_Dataset items:_
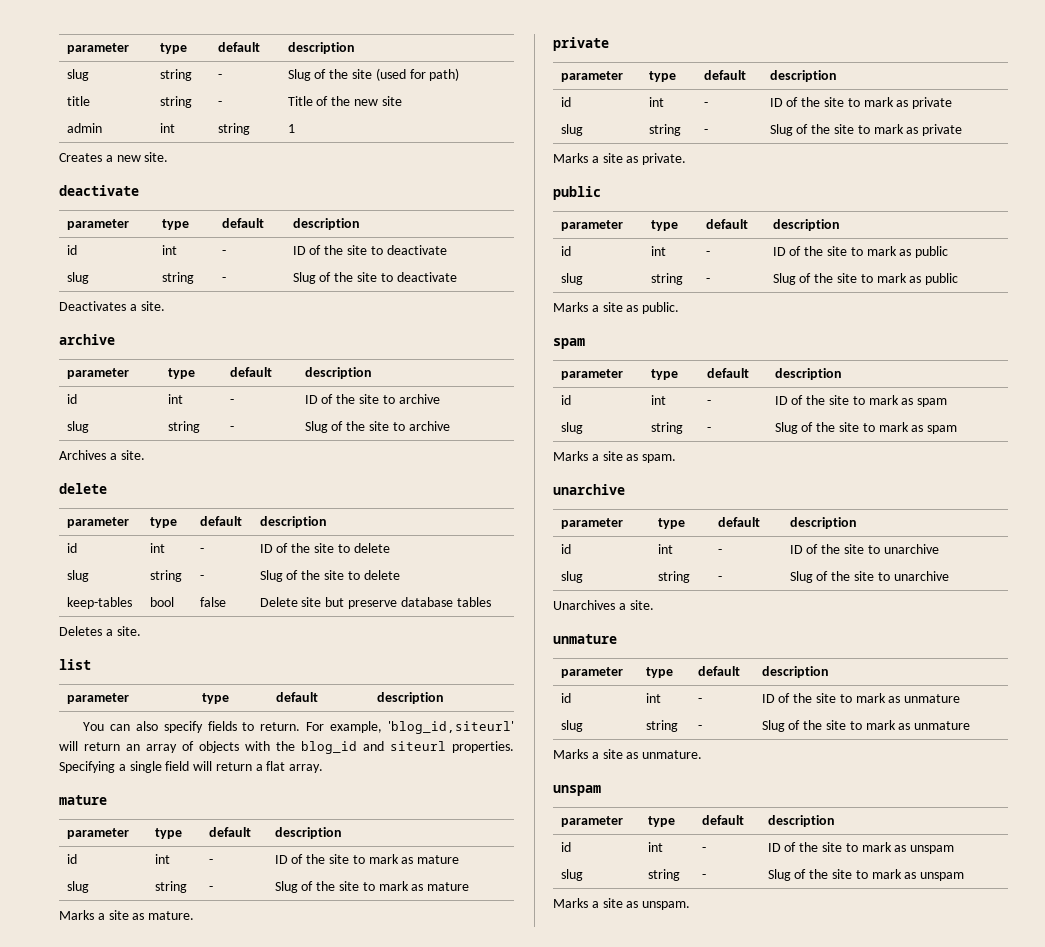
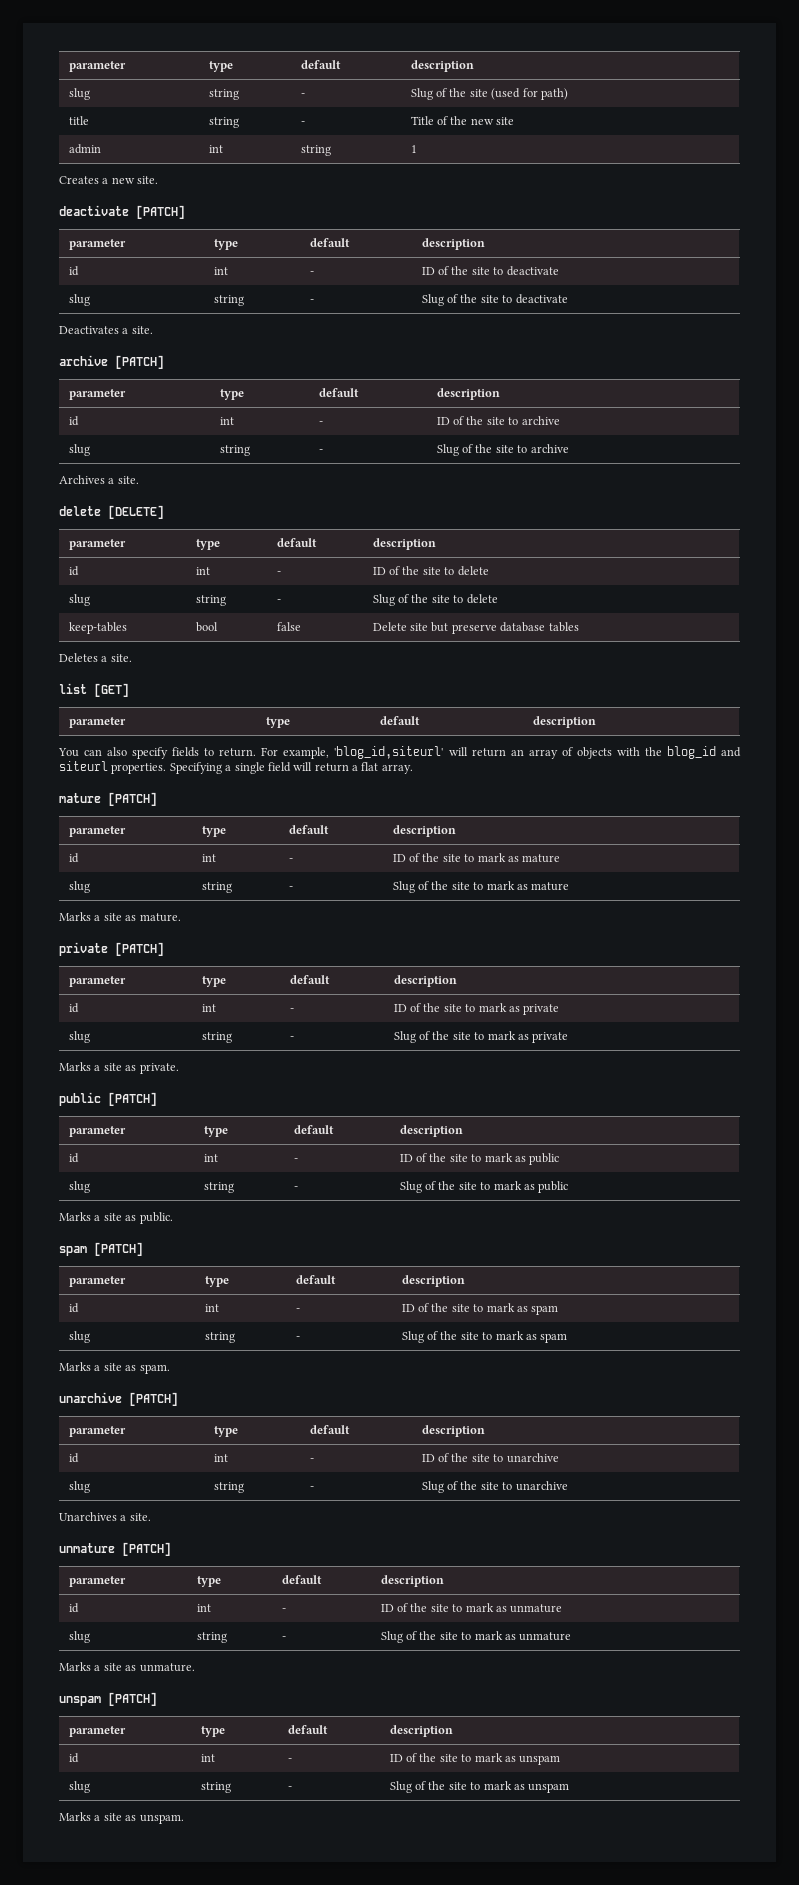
(139, 190) none -> [136,205,185,219] [PATCH]
(115, 339) none -> [115,355,164,369] [PATCH]
(107, 488) none -> [108,505,164,519] [DELETE]
(91, 664) none -> [94,683,129,697] [GET]
(107, 800) none -> [108,792,157,806] [PATCH]
(609, 44) none -> [115,942,164,956] [PATCH]
(601, 193) none -> [108,1092,157,1106] [PATCH]
(585, 343) none -> [94,1242,143,1256] [PATCH]
(625, 489) none -> [129,1392,178,1406] [PATCH]
(617, 639) none -> [122,1542,171,1556] [PATCH]
(601, 790) none -> [108,1692,157,1706] [PATCH]

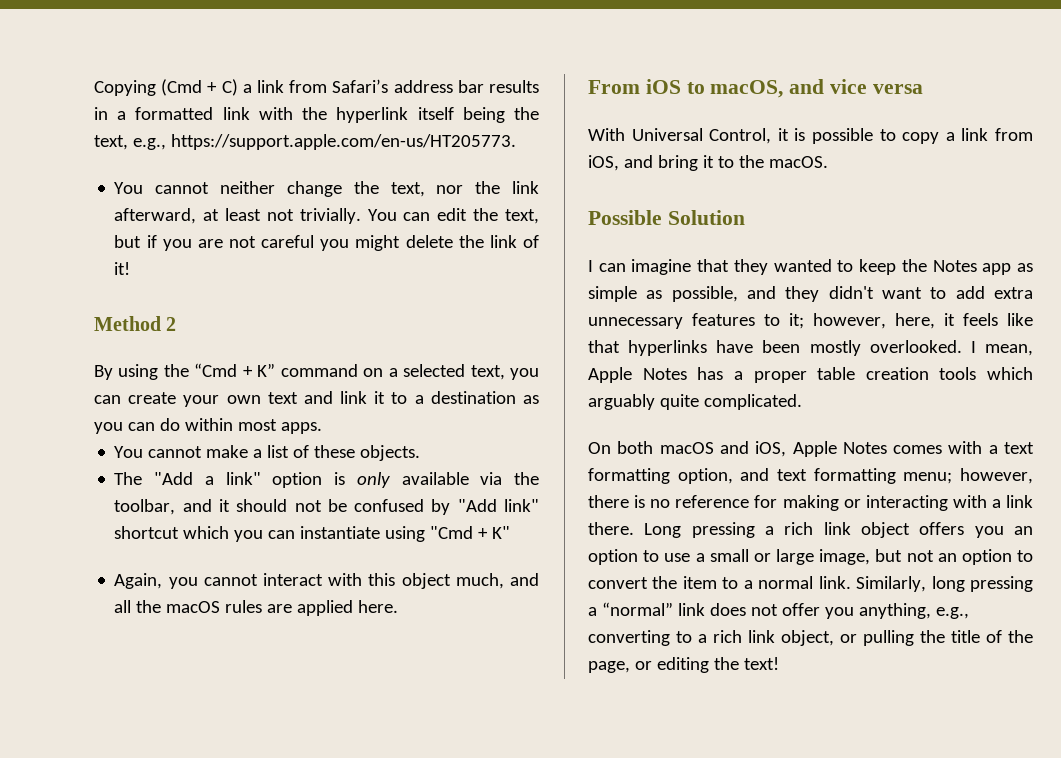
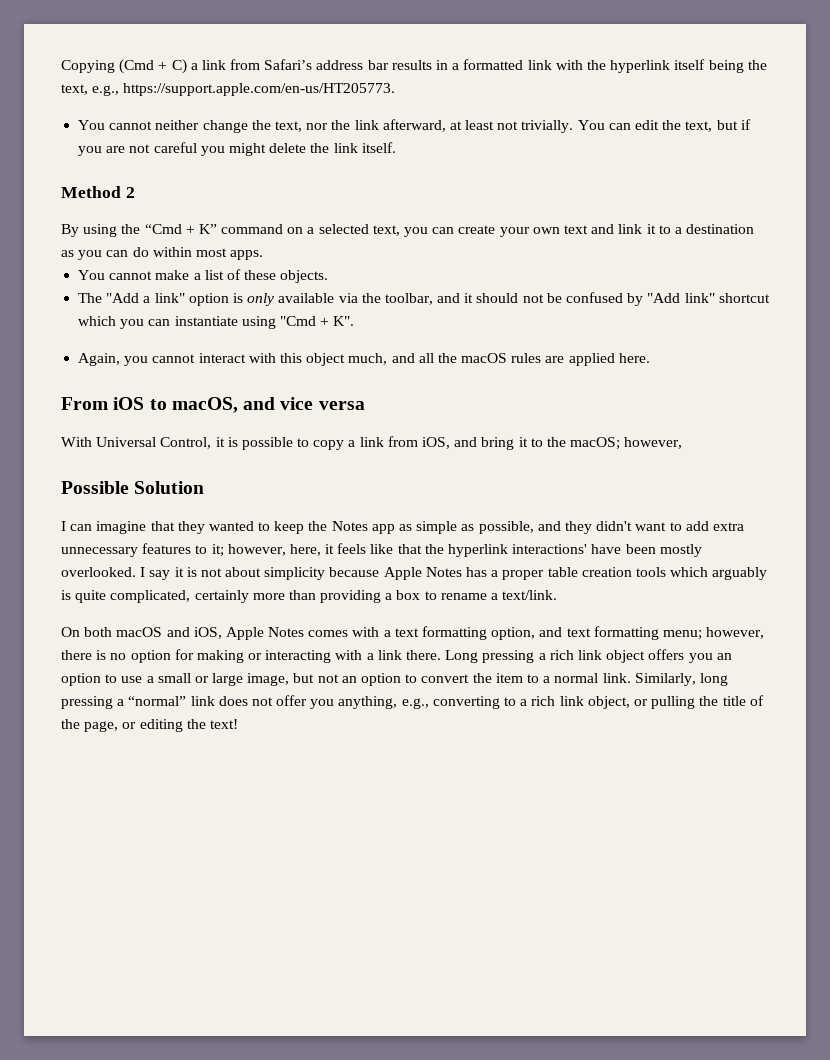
[523,235,539,248] [114,262,131,275] of it! -> [361,142,396,153] itself.
[492,526,511,539] K" -> [333,316,355,326] K".
[768,156,828,168] macOS. -> [570,437,683,450] macOS; however,
[628,340,708,356] hyperlinks -> [424,544,588,557] the hyperlink interactions'
[985,344,1033,356] mean, -> [149,567,380,580] say it is not about simplicity because
[659,394,802,410] quite complicated. -> [61,590,558,603] is quite complicated, certainly more than providing a box to rename a text/link.
[675,495,750,508] reference -> [130,650,171,663] option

_AIM OF THE TASK:_ Say again, word for word, every line from the one with "(107, 800) none -> [108,792,157,806] [PATCH]" through the last line of the data above, minus the pictures.

_WRITTEN ANSWER:_
(107, 800) none -> [108,792,157,806] [PATCH]
(609, 44) none -> [115,942,164,956] [PATCH]
(601, 193) none -> [108,1092,157,1106] [PATCH]
(585, 343) none -> [94,1242,143,1256] [PATCH]
(625, 489) none -> [129,1392,178,1406] [PATCH]
(617, 639) none -> [122,1542,171,1556] [PATCH]
(601, 790) none -> [108,1692,157,1706] [PATCH]

[523,235,539,248] [114,262,131,275] of it! -> [361,142,396,153] itself.
[492,526,511,539] K" -> [333,316,355,326] K".
[768,156,828,168] macOS. -> [570,437,683,450] macOS; however,
[628,340,708,356] hyperlinks -> [424,544,588,557] the hyperlink interactions'
[985,344,1033,356] mean, -> [149,567,380,580] say it is not about simplicity because
[659,394,802,410] quite complicated. -> [61,590,558,603] is quite complicated, certainly more than providing a box to rename a text/link.
[675,495,750,508] reference -> [130,650,171,663] option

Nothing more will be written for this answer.